Is it possible for an American vice president to direct a vast criminal enterprise within the halls of the White House? To have one of the most brazen corruption scandals in American history play out while nobody’s paying attention? And for that scandal to be all but forgotten decades later?
The year was 1973, and the vice president in question was Spiro T. Agnew, Richard Nixon’s second-in-command. Long on firebrand rhetoric and short on political experience, Agnew had carried out a bribery and extortion ring in office for years, when–at the height of Watergate–three young federal prosecutors discovered his crimes and launched a mission to take him down before it was too late. Before Nixon’s downfall made way for Agnew to ascend to the presidency himself. Agnew did everything he could to bury their investigation: dismissing it as a “witch hunt,” riling up his partisan base, making the press the enemy, and, with a crumbling circle of loyalists, scheming to obstruct justice.
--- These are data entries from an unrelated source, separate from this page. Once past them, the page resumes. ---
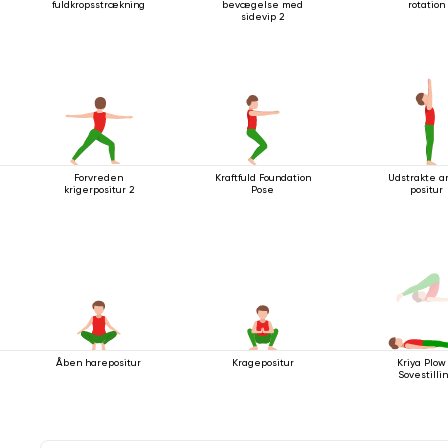
fuldkropsstrækning
bevægelse med
rotation
sidevip 2
Forvreden
Kraftfuld Foundation
Udstrakte 
krigerpositur 2
Pose
positur
Åben harepositur
Kragepositur
Kriya Plow
Sovestilli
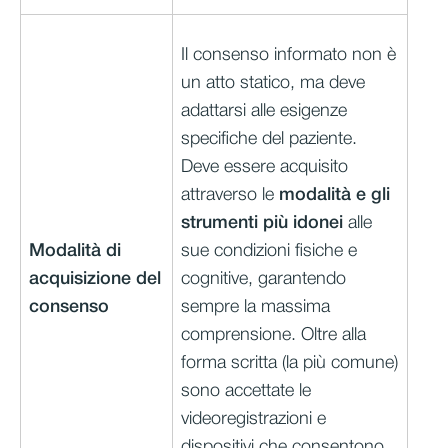
Il consenso informato non è
un atto statico, ma deve
adattarsi alle esigenze
specifiche del paziente.
Deve essere acquisito
attraverso le
modalità e gli
strumenti più idonei
alle
Modalità di
sue condizioni fisiche e
acquisizione del
cognitive, garantendo
consenso
sempre la massima
comprensione. Oltre alla
forma scritta (la più comune)
sono accettate le
videoregistrazioni e
dispositivi che consentono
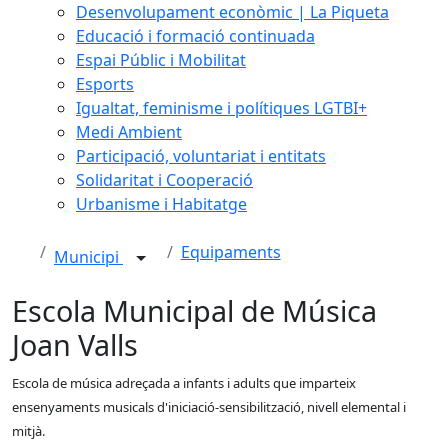
Desenvolupament econòmic | La Piqueta
Educació i formació continuada
Espai Públic i Mobilitat
Esports
Igualtat, feminisme i polítiques LGTBI+
Medi Ambient
Participació, voluntariat i entitats
Solidaritat i Cooperació
Urbanisme i Habitatge
Equipaments
Municipi
Escola Municipal de Música
Joan Valls
Escola de música adreçada a infants i adults que imparteix
ensenyaments musicals d'iniciació-sensibilització, nivell elemental i
mitjà.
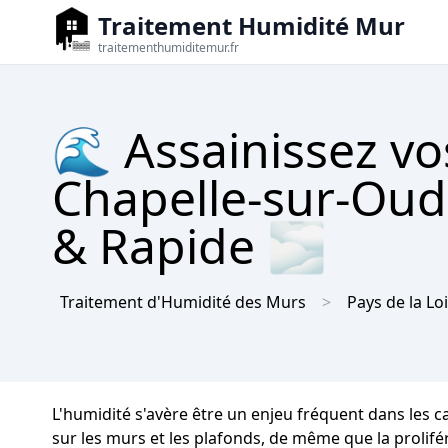
Traitement Humidité Mur
traitementhumiditemur.fr
🌊 Assainissez vo
Chapelle-sur-Oud
& Rapide 🌫
Traitement d'Humidité des Murs
Pays de la Lo
L'humidité s'avère être un enjeu fréquent dans les 
sur les murs et les plafonds, de même que la prolifér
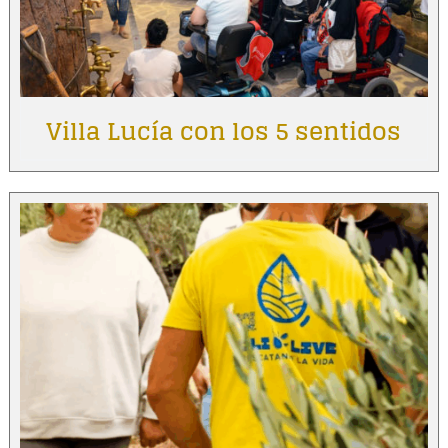
Villa Lucía con los 5 sentidos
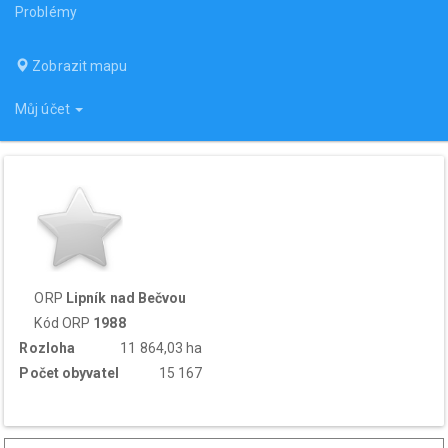
Problémy
Zobrazit mapu
Můj účet
ORP
Lipník nad Bečvou
Kód ORP
1988
Rozloha
11 864,03 ha
Počet obyvatel
15 167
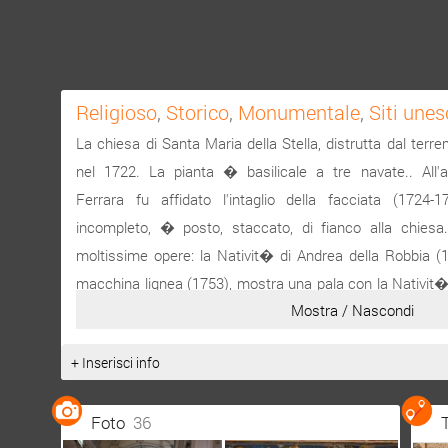
Religioso
,
Storico
,
Monumentale
,
Siti une
La chiesa di Santa Maria della Stella, distrutta dal terre
nel 1722. La pianta � basilicale a tre navate.. All'a
Ferrara fu affidato l'intaglio della facciata (1724-1
incompleto, � posto, staccato, di fianco alla chiesa
moltissime opere: la Nativit� di Andrea della Robbia (1
macchina lignea (1753), mostra una pala con la Nativit� d
Mostra / Nascondi
(sec. XVIII); il sepolcro (mutilo) di Blasco II Barresi (sec.
della Madonna della Stella, due angeli bronzei dello s
+ Inserisci info
battenti delle porte di marmo. La statua della Madonna 
legno e canapa, � svelata dal 7 al 16 settembre. Dott. S
Foto
36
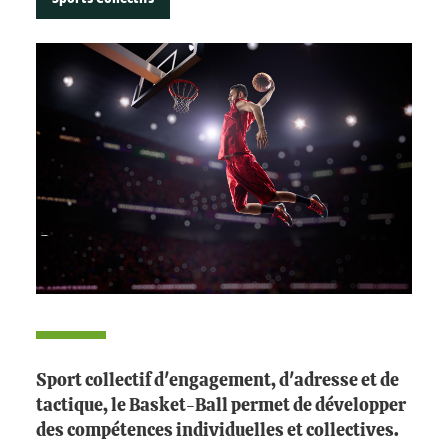
Sport collectif d'engagement, d'adresse et de
tactique, le Basket-Ball permet de développer
des compétences individuelles et collectives.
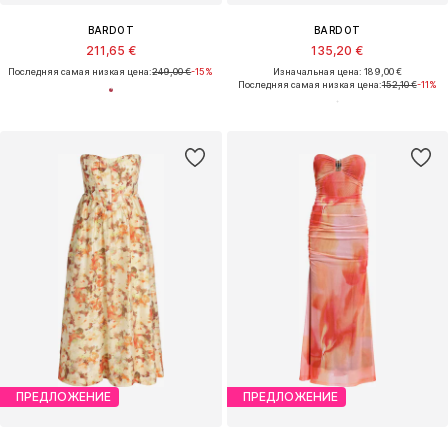
BARDOT
BARDOT
211,65 €
135,20 €
Последняя самая низкая цена:
249,00 €
-15%
Изначальная цена: 189,00 €
Последняя самая низкая цена:
152,10 €
-11%
ПРЕДЛОЖЕНИЕ
ПРЕДЛОЖЕНИЕ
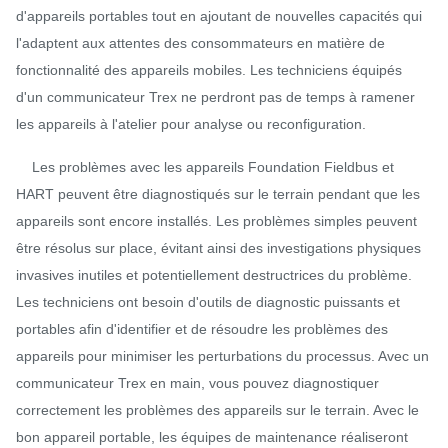
d'appareils portables tout en ajoutant de nouvelles capacités qui
l'adaptent aux attentes des consommateurs en matière de
fonctionnalité des appareils mobiles. Les techniciens équipés
d'un communicateur Trex ne perdront pas de temps à ramener
les appareils à l'atelier pour analyse ou reconfiguration.
Les problèmes avec les appareils Foundation Fieldbus et
HART peuvent être diagnostiqués sur le terrain pendant que les
appareils sont encore installés. Les problèmes simples peuvent
être résolus sur place, évitant ainsi des investigations physiques
invasives inutiles et potentiellement destructrices du problème.
Les techniciens ont besoin d'outils de diagnostic puissants et
portables afin d'identifier et de résoudre les problèmes des
appareils pour minimiser les perturbations du processus. Avec un
communicateur Trex en main, vous pouvez diagnostiquer
correctement les problèmes des appareils sur le terrain. Avec le
bon appareil portable, les équipes de maintenance réaliseront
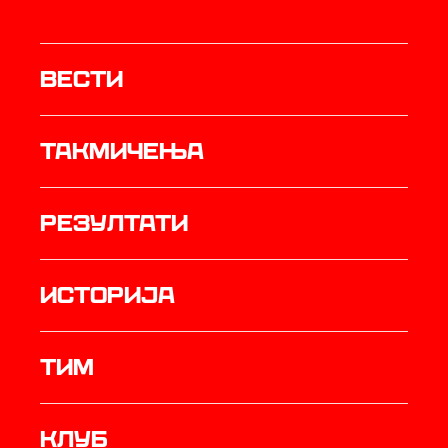
Вести
Такмичења
резултати
историја
ТИМ
Клуб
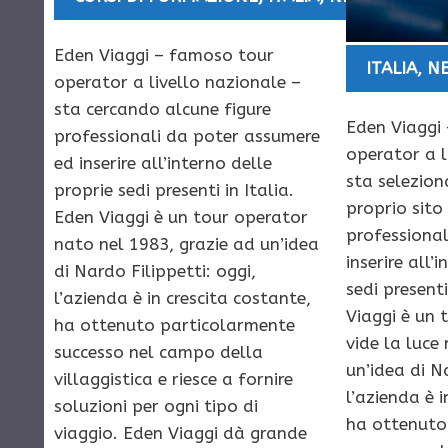
Eden Viaggi – famoso tour
ITALIA
,
N
operator a livello nazionale –
sta cercando alcune figure
Eden Viaggi 
professionali da poter assumere
operator a l
ed inserire all’interno delle
sta selezion
proprie sedi presenti in Italia.
proprio sito
Eden Viaggi è un tour operator
professiona
nato nel 1983, grazie ad un’idea
inserire all’
di Nardo Filippetti: oggi,
sedi presenti
l’azienda è in crescita costante,
Viaggi è un 
ha ottenuto particolarmente
vide la luce
successo nel campo della
un’idea di Na
villaggistica e riesce a fornire
l’azienda è i
soluzioni per ogni tipo di
ha ottenuto
viaggio. Eden Viaggi dà grande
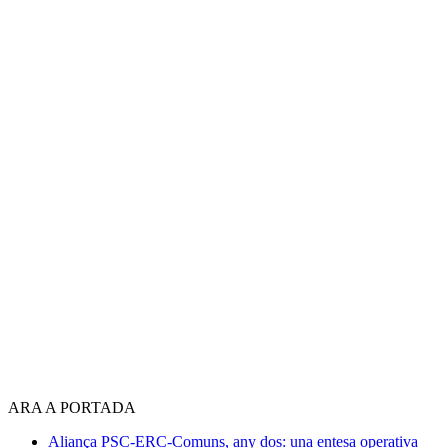
ARA A PORTADA
Aliança PSC-ERC-Comuns, any dos: una entesa operativa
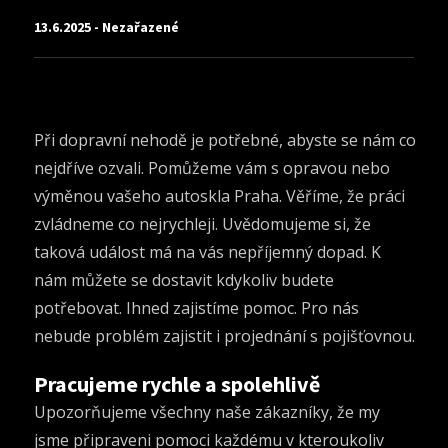
13.6.2025 - Nezařazené
Při dopravní nehodě je potřebné, abyste se nám co
nejdříve ozvali. Pomůžeme vám s opravou nebo
výměnou vašeho
autoskla Praha
. Věříme, že práci
zvládneme co nejrychleji. Uvědomujeme si, že
taková událost má na vás nepříjemný dopad. K
nám můžete se dostavit kdykoliv budete
potřebovat. Ihned zajistíme pomoc. Pro nás
nebude problém zajistit i projednání s pojišťovnou.
Pracujeme rychle a spolehlivě
Upozorňujeme všechny naše zákazníky, že my
jsme připraveni pomoci každému v kteroukoliv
In this blockbuster account, Rachel Maddow and Michael Yarvitz detail the investigation that exposed Agnew’s crimes, the attempts at a cover-up–which involved future President George H. W. Bush–and the bargain that forced Agnew’s resignation but also spared him years in federal prison. Based on the hit podcast, Bag Man expands and deepens the story of Spiro Agnew’s scandal and its lasting influence on our politics, our media, and our understanding of what it takes to confront a criminal in the White House.
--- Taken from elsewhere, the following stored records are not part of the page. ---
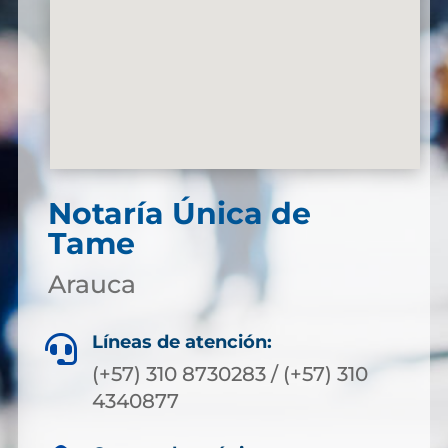
Notaría Única de
Tame
Arauca
Líneas de atención:

(+57) 310 8730283 / (+57) 310
4340877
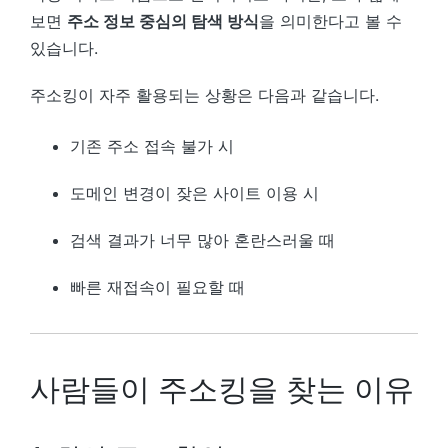
보면
주소 정보 중심의 탐색 방식
을 의미한다고 볼 수
있습니다.
주소킹이 자주 활용되는 상황은 다음과 같습니다.
기존 주소 접속 불가 시
도메인 변경이 잦은 사이트 이용 시
검색 결과가 너무 많아 혼란스러울 때
빠른 재접속이 필요할 때
사람들이 주소킹을 찾는 이유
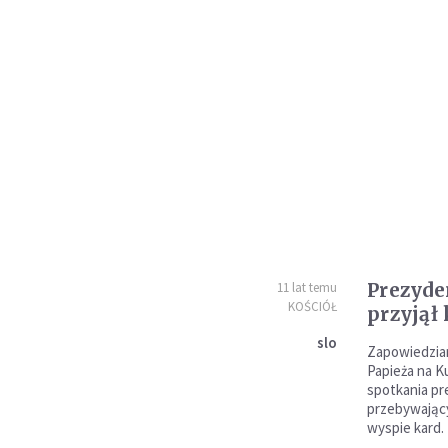
Prezyde
11 lat temu
KOŚCIÓŁ
przyjął 
slo
Zapowiedzia
Papieża na K
spotkania pr
przebywający
wyspie kard.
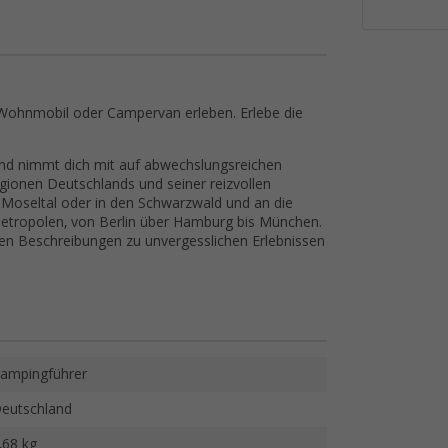
ohnmobil oder Campervan erleben. Erlebe die
and nimmt dich mit auf abwechslungsreichen
gionen Deutschlands und seiner reizvollen
 Moseltal oder in den Schwarzwald und an die
 Metropolen, von Berlin über Hamburg bis München.
ten Beschreibungen zu unvergesslichen Erlebnissen
ampingführer
eutschland
,68 kg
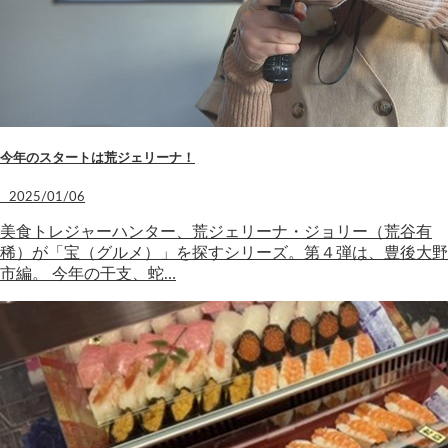
今年のスタートは荒ジェリーナ！
2025/01/06
美食トレジャーハンター、荒ジェリーナ・ジョリー（荒谷有
稀）が「宝（グルメ）」を探すシリーズ。第４弾は、豊後大野
市編。 今年の干支、蛇…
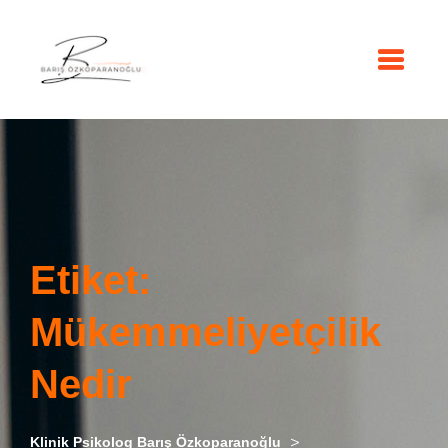
Etiket:
Mükemmeliyetçilik
Nedir
>
Klinik Psikolog Barış Özkoparanoğlu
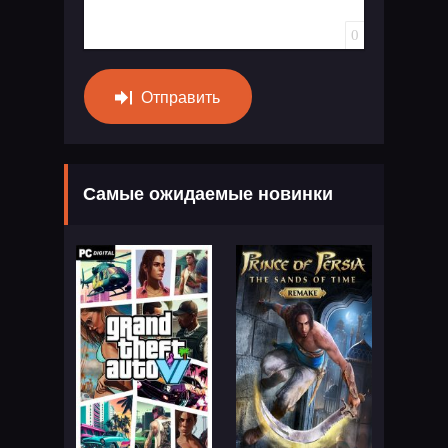
0
Отправить
Самые ожидаемые новинки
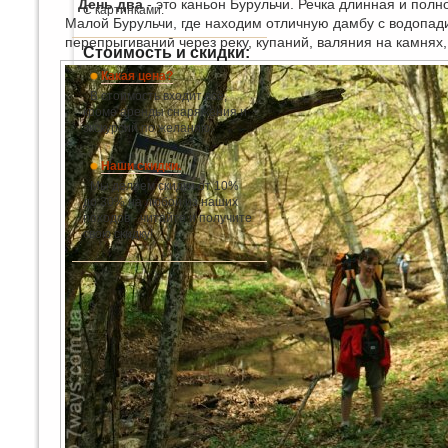
День два
- это каньон Бурульчи. Речка длинная и полн
С картинками.
Малой Бурульчи, где находим отличную дамбу с водопади
перепрыгиваний через реку, купаний, валяния на камнях, 
Стоимость и скидки:
Какая цена?
В стоимость входит всё,
кроме аренды снаряжения и
экскурсий по желанию.
Наши скидки.
Мы делаем скидки от 10%
до 30% на любой из наших
походов - читайте и получите
свою скидку!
I had heard of the Bagman podcast but never got around to catching up. But I remember watching Rachel talk about Agnew during a couple of A blocks of her show and was surprised that I hadn’t even heard the name of this supposedly infamous VP. So when I saw the announcement for this book, I was obviously very excited and immediately got around to reading it as soon as I got my library copy.
I naturally don’t want to hash the facts from the book again in this review, but reading about this whole saga of a corrupt VP who took envelopes of cash bribes even while in the White House was just stunning, and even more surprising was the fact that this seems like a very forgotten piece of history, probably overshadowed by the Watergate scandal and its aftermath. However, the main point I took from this story was the parallels to the Trump administration – from the numerous similarities between the two figures and their brazen corruption, as well as the attacks they go on when caught. It’s almost like I was reading about the past four years and not something that happened almost 50 years ago. And just like what happened with Agnew, it feels like this administration might also escape prosecutions or any consequences, either due to a too lenient Biden admin or more possibly, lots of self serving pardons.
But what felt not similar between Agnew’s case and the current administration was the conduct of the Attorney General, the US attorney of Maryland as well as the prosecutors. Rightfully, the authors highlight the relentless work done by these civil servants who did their duty despite pressure from the higher ups and ultimately got a corrupt person out of the presidential line of succession, even if they were unable to get their preferred indictments or sentences. This is obviously in stark contrast to our recently resigned AG who never felt like someone who would support the prosecutors under him if they wanted to pursue similar lines of inquiry against anyone in the administration. This just goes to show that while the corruption has lived on, principled people – who would put up a fight against those in power using their positions for nefarious activities – are now a rare commodity, which is very unfortunate for the country.
All in all, this was a well written and interesting read with lots of first hand information from the lawyers who were involved, and despite the brazen corruption of a person in high office, I did enjoy the book a lot. There’s quite a bit of snark in the writing, which I think I can attribute to Rachel’s signature humor, but it never lessened the importance of what happened. And just like Rachel mentioned many times in her previous book Blowout, the strength of our small-d democratic institutions depends on the people who are ready to defend them, even against those in power – and the past four years have shown that they are not invincible. It’s now upto the people how they want to hold their electeds accountable. But before you do that, read this book and listen to the podcast, but sometimes history really teaches us lessons which can help us make better choices in the future.